== AIM OF THE TASK ==
Please output every entry below exactly as written, leaving out any pictures.

◆ ◆ ◆ ◆ ◆

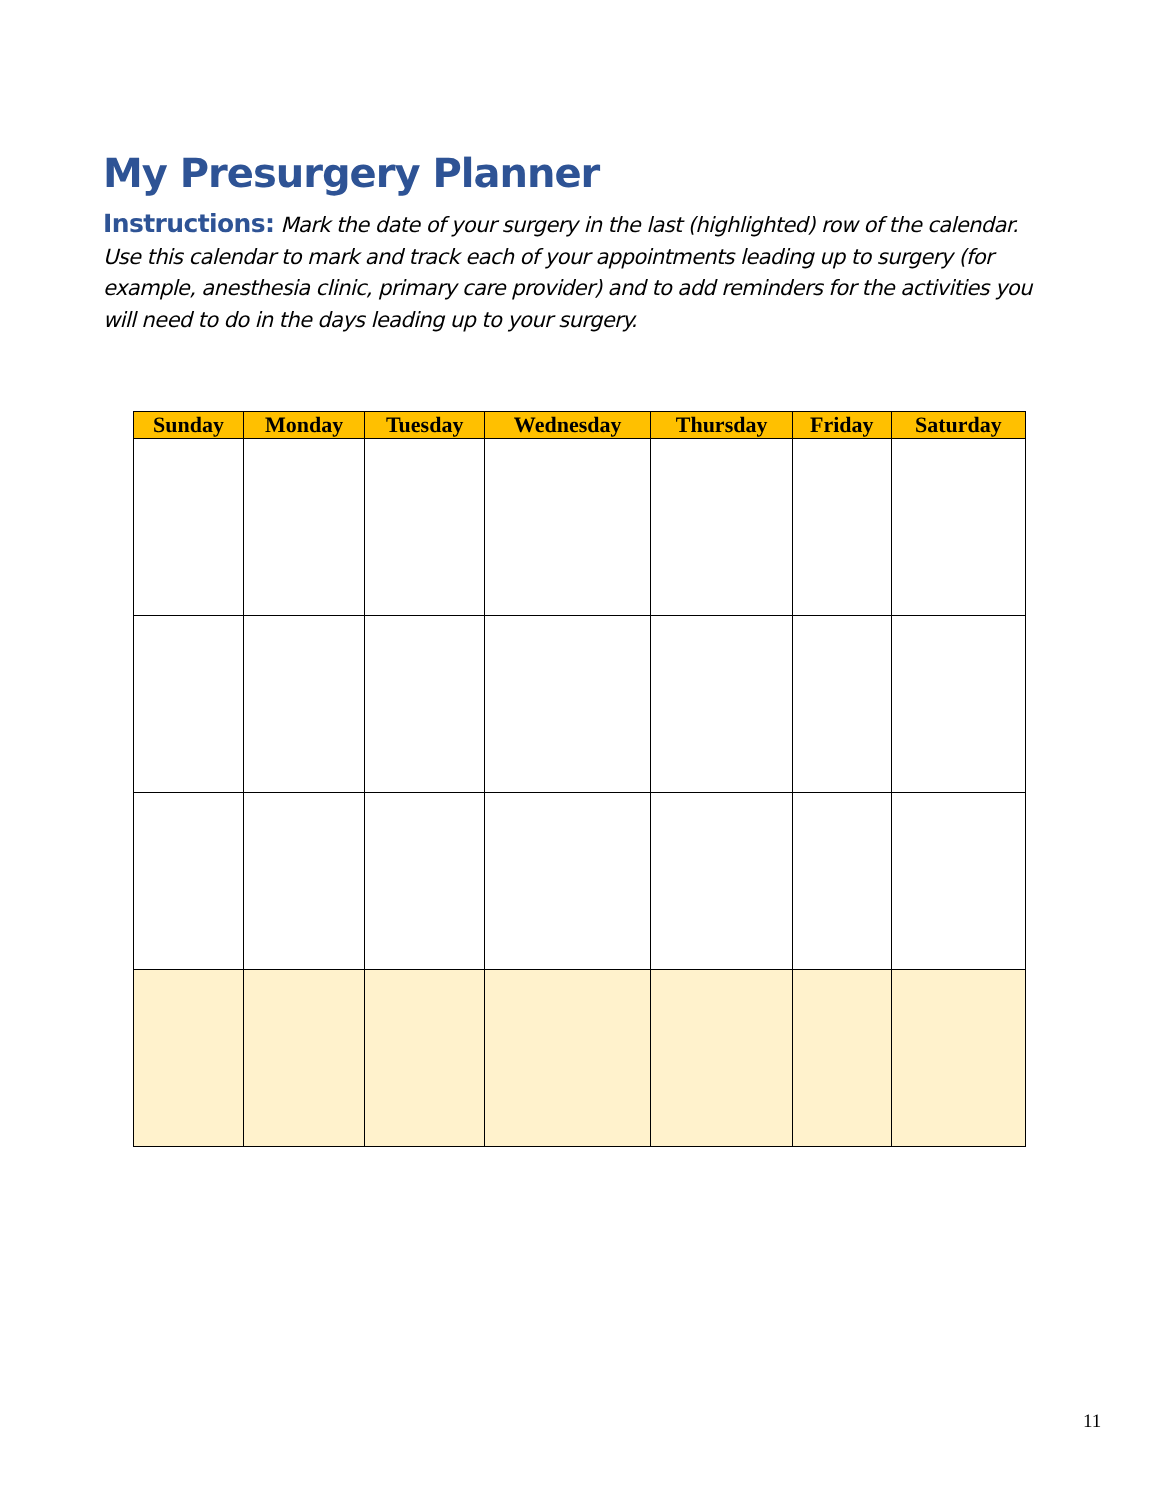My Presurgery Planner
Instructions: Mark the date of your surgery in the last (highlighted) row of the calendar. Use this calendar to mark and track each of your appointments leading up to surgery (for example, anesthesia clinic, primary care provider) and to add reminders for the activities you will need to do in the days leading up to your surgery.
| Sunday | Monday | Tuesday | Wednesday | Thursday | Friday | Saturday |
| --- | --- | --- | --- | --- | --- | --- |
11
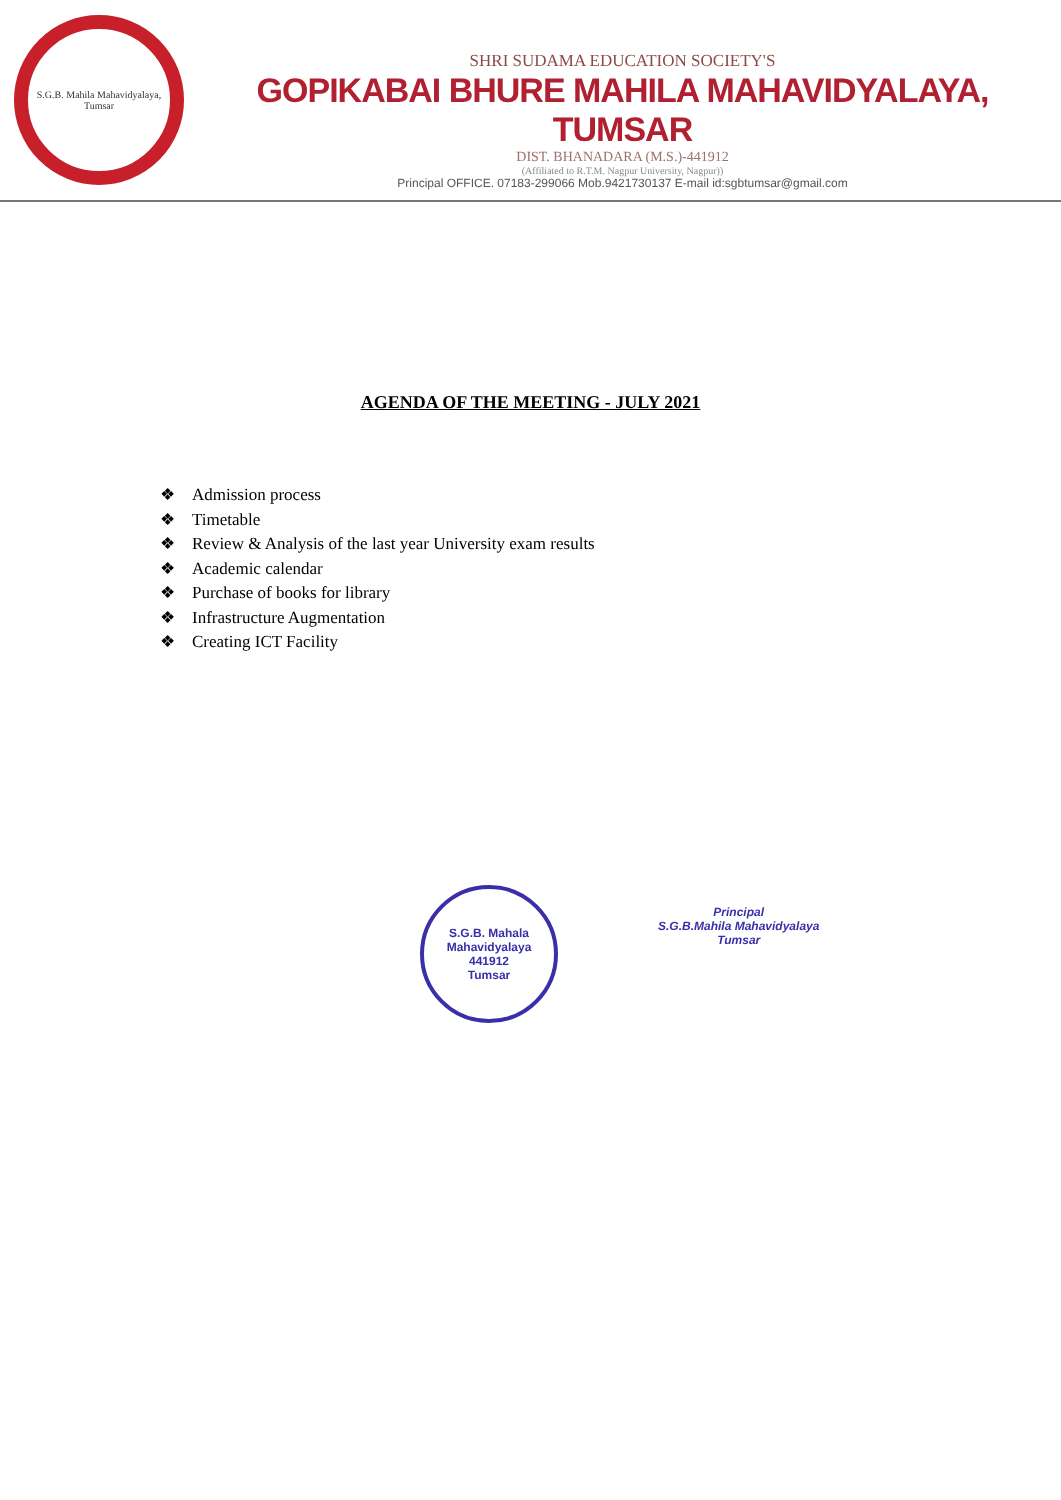S.G.B. Mahila Mahavidyalaya, Tumsar
SHRI SUDAMA EDUCATION SOCIETY'S
GOPIKABAI BHURE MAHILA MAHAVIDYALAYA, TUMSAR
DIST. BHANADARA (M.S.)-441912
(Affiliated to R.T.M. Nagpur University, Nagpur))
Principal OFFICE. 07183-299066 Mob.9421730137 E-mail id:sgbtumsar@gmail.com
AGENDA OF THE MEETING - JULY 2021
❖ Admission process
❖ Timetable
❖ Review & Analysis of the last year University exam results
❖ Academic calendar
❖ Purchase of books for library
❖ Infrastructure Augmentation
❖ Creating ICT Facility
S.G.B. Mahala Mahavidyalaya
441912
Tumsar
Principal
S.G.B.Mahila Mahavidyalaya
Tumsar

◆ ◆ ◆ ◆ ◆

== RESULT OF THE EXERCISE ==
My Presurgery Planner
Instructions: Mark the date of your surgery in the last (highlighted) row of the calendar. Use this calendar to mark and track each of your appointments leading up to surgery (for example, anesthesia clinic, primary care provider) and to add reminders for the activities you will need to do in the days leading up to your surgery.
| Sunday | Monday | Tuesday | Wednesday | Thursday | Friday | Saturday |
| --- | --- | --- | --- | --- | --- | --- |
11
S.G.B. Mahila Mahavidyalaya, Tumsar
SHRI SUDAMA EDUCATION SOCIETY'S
GOPIKABAI BHURE MAHILA MAHAVIDYALAYA, TUMSAR
DIST. BHANADARA (M.S.)-441912
(Affiliated to R.T.M. Nagpur University, Nagpur))
Principal OFFICE. 07183-299066 Mob.9421730137 E-mail id:sgbtumsar@gmail.com
AGENDA OF THE MEETING - JULY 2021
❖ Admission process
❖ Timetable
❖ Review & Analysis of the last year University exam results
❖ Academic calendar
❖ Purchase of books for library
❖ Infrastructure Augmentation
❖ Creating ICT Facility
S.G.B. Mahala Mahavidyalaya
441912
Tumsar
Principal
S.G.B.Mahila Mahavidyalaya
Tumsar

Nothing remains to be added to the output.